▶ **Assignment**
Through to the final line, write out the records below exactly, omitting any images they contain.

(Collected data entries)
- Opening Delimiter -

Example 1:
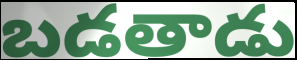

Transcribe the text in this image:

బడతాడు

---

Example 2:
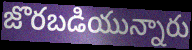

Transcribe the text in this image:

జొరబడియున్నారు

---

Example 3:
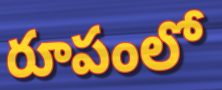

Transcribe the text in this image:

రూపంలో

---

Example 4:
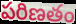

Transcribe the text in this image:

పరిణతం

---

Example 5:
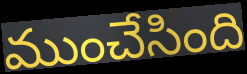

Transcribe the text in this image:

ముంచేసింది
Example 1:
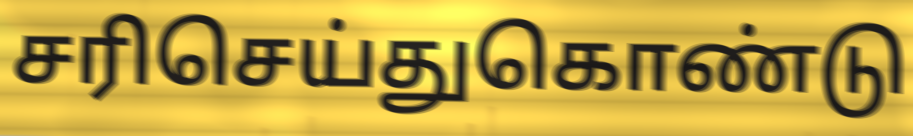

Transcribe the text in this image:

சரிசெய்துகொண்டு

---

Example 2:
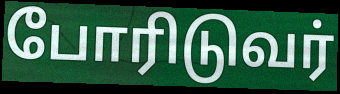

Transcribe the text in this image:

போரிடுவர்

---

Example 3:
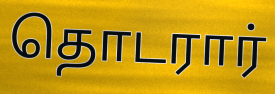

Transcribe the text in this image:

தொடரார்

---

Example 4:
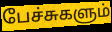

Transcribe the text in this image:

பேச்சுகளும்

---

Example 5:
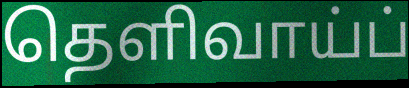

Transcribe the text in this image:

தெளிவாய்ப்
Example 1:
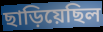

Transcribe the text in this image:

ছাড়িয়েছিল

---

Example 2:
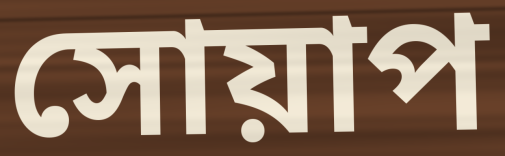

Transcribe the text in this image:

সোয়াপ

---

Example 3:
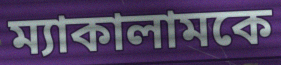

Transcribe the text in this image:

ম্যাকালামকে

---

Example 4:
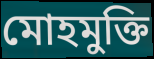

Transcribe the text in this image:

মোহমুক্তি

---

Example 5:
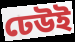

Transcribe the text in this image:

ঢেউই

- Closing Delimiter -

▶ **Answer**
Example 1:

Transcribe the text in this image:

బడతాడు

---

Example 2:

Transcribe the text in this image:

జొరబడియున్నారు

---

Example 3:

Transcribe the text in this image:

రూపంలో

---

Example 4:

Transcribe the text in this image:

పరిణతం

---

Example 5:

Transcribe the text in this image:

ముంచేసింది
Example 1:

Transcribe the text in this image:

சரிசெய்துகொண்டு

---

Example 2:

Transcribe the text in this image:

போரிடுவர்

---

Example 3:

Transcribe the text in this image:

தொடரார்

---

Example 4:

Transcribe the text in this image:

பேச்சுகளும்

---

Example 5:

Transcribe the text in this image:

தெளிவாய்ப்
Example 1:

Transcribe the text in this image:

ছাড়িয়েছিল

---

Example 2:

Transcribe the text in this image:

সোয়াপ

---

Example 3:

Transcribe the text in this image:

ম্যাকালামকে

---

Example 4:

Transcribe the text in this image:

মোহমুক্তি

---

Example 5:

Transcribe the text in this image:

ঢেউই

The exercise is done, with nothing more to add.